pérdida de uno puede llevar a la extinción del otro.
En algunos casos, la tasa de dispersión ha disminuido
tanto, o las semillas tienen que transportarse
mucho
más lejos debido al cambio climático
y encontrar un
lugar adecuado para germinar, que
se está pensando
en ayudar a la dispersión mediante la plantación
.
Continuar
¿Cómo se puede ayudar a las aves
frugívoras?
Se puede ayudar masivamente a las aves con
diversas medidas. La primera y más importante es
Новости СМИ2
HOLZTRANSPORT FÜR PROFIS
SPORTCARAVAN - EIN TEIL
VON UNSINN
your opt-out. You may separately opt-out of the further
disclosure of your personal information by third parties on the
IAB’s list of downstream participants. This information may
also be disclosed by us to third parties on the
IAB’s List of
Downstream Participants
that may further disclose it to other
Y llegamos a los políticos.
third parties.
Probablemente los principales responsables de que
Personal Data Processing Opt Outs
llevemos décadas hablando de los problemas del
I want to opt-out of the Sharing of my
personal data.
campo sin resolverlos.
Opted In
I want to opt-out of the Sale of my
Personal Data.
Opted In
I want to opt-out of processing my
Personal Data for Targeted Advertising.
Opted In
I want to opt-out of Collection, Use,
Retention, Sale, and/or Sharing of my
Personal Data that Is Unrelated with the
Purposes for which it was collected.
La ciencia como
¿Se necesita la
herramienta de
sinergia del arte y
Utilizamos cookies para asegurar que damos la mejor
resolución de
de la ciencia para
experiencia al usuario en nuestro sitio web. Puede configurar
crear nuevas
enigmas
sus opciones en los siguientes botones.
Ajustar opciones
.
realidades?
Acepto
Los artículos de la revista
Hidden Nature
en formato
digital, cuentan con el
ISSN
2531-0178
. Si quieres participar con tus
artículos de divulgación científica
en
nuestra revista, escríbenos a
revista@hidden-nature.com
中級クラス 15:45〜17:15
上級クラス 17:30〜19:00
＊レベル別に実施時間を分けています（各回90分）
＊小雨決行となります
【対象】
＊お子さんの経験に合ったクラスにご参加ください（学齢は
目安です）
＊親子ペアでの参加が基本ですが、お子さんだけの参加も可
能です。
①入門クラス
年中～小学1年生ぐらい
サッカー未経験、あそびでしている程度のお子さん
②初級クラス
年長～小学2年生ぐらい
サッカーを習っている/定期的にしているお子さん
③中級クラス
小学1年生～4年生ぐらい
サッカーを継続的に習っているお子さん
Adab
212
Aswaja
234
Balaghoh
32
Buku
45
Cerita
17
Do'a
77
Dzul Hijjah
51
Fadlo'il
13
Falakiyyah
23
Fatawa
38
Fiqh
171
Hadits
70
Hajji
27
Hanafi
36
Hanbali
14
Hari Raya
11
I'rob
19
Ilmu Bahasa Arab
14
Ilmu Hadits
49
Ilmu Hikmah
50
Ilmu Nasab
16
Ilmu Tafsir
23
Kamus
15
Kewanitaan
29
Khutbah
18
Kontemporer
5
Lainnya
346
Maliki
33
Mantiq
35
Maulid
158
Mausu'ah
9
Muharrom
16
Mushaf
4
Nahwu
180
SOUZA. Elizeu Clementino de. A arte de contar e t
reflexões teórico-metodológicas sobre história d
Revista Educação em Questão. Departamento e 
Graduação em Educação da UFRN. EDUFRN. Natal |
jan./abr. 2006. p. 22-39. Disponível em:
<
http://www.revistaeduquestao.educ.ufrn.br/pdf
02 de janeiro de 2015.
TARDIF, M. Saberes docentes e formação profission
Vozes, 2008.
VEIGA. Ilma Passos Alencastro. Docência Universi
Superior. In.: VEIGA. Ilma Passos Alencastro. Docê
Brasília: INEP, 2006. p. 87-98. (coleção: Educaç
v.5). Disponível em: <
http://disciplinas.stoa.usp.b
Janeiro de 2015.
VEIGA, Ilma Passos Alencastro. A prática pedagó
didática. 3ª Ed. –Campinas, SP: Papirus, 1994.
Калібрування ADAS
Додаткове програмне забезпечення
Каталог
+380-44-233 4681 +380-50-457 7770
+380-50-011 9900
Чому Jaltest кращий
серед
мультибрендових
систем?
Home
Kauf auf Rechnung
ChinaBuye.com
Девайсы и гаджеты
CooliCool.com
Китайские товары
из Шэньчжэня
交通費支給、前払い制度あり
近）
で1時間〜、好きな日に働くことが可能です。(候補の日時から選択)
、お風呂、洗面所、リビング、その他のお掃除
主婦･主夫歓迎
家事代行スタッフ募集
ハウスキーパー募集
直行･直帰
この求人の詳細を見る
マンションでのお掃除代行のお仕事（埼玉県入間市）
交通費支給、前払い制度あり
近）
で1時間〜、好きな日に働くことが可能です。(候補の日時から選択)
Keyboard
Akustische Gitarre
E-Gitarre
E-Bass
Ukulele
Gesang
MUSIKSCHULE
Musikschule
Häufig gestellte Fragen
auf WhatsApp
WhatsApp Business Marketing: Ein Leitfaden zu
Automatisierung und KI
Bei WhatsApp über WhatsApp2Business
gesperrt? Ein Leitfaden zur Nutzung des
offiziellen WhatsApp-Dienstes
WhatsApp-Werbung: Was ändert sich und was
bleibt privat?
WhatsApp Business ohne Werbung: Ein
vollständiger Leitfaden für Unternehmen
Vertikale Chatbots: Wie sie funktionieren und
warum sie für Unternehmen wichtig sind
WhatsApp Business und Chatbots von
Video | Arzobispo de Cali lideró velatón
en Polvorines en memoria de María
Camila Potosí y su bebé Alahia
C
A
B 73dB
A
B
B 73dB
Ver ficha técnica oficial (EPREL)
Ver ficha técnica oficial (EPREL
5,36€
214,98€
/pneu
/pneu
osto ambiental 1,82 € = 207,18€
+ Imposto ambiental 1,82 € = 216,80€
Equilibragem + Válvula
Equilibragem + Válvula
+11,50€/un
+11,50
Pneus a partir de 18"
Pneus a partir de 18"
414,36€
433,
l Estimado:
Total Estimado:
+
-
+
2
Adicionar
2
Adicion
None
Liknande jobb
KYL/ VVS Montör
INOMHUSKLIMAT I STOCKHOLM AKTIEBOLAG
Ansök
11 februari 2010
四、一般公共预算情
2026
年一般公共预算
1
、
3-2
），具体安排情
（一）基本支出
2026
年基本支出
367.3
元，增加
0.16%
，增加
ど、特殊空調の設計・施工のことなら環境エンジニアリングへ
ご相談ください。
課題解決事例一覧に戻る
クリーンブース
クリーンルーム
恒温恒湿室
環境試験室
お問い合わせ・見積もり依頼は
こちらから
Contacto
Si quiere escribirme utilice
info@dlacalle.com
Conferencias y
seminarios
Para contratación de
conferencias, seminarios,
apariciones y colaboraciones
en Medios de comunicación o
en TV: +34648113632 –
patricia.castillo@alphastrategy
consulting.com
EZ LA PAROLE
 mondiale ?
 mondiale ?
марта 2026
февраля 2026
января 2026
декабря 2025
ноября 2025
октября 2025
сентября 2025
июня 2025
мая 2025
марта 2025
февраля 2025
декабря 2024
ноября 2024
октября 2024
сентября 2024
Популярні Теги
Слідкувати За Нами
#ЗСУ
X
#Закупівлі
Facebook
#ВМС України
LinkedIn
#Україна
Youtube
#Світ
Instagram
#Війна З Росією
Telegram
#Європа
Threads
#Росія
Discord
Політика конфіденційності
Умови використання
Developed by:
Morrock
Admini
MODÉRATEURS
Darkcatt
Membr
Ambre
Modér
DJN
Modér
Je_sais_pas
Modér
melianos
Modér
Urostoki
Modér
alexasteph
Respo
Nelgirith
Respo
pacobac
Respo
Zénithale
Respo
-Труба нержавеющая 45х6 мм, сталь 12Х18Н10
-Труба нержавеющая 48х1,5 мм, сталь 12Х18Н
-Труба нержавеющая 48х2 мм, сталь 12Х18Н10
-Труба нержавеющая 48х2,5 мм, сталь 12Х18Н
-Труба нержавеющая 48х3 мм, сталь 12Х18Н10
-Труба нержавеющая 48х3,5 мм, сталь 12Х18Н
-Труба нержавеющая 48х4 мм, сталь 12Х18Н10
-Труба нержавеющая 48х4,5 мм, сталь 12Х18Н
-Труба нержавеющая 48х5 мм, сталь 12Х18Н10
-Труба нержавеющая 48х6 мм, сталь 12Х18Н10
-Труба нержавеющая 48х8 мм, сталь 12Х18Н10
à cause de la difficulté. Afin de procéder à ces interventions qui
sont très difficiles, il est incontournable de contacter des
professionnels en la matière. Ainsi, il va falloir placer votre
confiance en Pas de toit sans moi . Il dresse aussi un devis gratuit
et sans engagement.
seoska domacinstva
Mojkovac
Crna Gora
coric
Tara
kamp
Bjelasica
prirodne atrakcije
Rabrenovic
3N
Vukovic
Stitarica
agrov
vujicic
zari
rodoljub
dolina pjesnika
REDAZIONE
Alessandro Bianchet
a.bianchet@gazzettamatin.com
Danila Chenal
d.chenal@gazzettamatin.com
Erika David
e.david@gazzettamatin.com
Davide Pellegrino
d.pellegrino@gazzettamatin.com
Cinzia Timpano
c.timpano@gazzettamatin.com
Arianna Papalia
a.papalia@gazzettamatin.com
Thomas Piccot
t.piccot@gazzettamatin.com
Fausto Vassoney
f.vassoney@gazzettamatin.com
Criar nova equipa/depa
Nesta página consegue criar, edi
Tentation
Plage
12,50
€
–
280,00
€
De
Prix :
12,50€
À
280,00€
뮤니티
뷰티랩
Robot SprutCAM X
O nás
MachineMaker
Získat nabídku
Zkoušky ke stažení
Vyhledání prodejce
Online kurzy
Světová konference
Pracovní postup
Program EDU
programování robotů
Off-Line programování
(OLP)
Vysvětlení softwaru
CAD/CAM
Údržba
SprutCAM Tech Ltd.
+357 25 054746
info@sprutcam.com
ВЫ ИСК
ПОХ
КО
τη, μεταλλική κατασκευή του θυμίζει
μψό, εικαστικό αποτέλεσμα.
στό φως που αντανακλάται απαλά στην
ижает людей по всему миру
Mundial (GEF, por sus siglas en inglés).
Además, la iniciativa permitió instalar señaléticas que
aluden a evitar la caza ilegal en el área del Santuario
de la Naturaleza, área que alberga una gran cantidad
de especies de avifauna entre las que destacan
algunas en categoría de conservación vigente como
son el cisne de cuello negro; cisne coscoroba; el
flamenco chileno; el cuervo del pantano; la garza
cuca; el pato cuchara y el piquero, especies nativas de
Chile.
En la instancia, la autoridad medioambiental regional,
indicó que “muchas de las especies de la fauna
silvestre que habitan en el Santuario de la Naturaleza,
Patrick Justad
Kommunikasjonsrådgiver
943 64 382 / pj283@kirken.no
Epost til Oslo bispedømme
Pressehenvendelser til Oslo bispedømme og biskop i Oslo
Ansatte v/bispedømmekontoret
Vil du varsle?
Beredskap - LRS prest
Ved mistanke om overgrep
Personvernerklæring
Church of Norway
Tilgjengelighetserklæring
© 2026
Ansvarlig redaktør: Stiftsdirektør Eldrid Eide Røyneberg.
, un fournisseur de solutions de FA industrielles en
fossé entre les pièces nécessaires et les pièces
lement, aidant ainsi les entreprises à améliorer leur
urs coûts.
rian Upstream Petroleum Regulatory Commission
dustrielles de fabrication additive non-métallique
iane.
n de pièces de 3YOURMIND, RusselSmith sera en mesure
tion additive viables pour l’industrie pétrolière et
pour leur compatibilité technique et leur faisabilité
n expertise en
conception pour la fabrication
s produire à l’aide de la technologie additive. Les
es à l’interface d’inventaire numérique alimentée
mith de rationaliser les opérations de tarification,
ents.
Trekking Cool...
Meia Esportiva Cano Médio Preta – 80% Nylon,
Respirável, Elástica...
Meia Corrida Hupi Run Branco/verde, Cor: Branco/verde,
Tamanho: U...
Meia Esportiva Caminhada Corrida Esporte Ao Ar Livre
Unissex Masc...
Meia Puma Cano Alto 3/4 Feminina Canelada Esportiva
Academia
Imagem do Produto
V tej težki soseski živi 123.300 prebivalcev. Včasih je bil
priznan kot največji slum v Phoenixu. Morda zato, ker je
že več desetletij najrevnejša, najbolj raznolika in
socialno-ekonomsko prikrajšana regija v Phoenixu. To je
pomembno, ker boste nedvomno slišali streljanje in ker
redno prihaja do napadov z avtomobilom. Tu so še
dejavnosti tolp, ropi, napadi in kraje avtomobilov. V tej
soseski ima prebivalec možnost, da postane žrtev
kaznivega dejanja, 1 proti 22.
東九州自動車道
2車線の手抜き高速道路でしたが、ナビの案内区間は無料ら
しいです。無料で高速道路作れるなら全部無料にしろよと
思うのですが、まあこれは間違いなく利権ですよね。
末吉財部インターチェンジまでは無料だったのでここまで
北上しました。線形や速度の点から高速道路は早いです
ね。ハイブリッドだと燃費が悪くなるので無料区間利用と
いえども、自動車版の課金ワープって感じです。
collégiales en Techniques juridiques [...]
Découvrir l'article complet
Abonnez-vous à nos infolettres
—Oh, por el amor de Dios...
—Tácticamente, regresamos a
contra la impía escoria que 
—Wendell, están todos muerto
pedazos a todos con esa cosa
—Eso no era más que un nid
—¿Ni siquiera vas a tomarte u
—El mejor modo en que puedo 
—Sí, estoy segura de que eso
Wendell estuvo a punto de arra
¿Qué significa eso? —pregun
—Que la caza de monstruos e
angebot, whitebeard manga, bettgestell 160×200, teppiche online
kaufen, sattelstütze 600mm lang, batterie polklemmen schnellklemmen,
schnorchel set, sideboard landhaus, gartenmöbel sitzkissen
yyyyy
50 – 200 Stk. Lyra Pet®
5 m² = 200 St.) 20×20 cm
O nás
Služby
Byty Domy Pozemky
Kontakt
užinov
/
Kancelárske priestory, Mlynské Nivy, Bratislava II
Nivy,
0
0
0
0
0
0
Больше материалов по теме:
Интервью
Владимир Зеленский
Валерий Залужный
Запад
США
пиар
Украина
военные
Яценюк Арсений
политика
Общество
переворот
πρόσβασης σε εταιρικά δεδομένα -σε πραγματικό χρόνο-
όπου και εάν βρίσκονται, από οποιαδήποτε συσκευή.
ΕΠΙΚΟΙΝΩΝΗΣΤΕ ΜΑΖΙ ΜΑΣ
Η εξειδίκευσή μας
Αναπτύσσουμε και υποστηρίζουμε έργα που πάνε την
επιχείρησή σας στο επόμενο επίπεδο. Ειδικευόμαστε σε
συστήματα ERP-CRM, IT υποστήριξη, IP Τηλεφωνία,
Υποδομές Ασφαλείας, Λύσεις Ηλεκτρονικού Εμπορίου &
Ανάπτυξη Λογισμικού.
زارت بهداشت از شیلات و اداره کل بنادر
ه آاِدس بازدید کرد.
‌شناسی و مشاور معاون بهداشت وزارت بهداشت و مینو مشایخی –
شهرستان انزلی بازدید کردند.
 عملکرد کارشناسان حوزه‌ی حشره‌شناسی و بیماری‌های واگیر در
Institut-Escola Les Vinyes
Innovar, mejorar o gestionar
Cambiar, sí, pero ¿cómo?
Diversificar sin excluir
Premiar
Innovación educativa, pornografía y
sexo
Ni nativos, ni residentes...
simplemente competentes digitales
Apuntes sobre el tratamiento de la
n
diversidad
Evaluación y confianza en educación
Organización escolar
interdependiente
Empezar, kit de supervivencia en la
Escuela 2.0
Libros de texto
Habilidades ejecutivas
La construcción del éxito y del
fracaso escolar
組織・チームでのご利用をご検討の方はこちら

> **JOB**
Could you restate, word for word, the lines above from the one with "programování robotů" to the one with "son el cisne", both included?

> **RESPONSE TO THE EXERCISE**
programování robotů
Off-Line programování
(OLP)
Vysvětlení softwaru
CAD/CAM
Údržba
SprutCAM Tech Ltd.
+357 25 054746
info@sprutcam.com
ВЫ ИСК
ПОХ
КО
τη, μεταλλική κατασκευή του θυμίζει
μψό, εικαστικό αποτέλεσμα.
στό φως που αντανακλάται απαλά στην
ижает людей по всему миру
Mundial (GEF, por sus siglas en inglés).
Además, la iniciativa permitió instalar señaléticas que
aluden a evitar la caza ilegal en el área del Santuario
de la Naturaleza, área que alberga una gran cantidad
de especies de avifauna entre las que destacan
algunas en categoría de conservación vigente como
son el cisne de cuello negro; cisne coscoroba; el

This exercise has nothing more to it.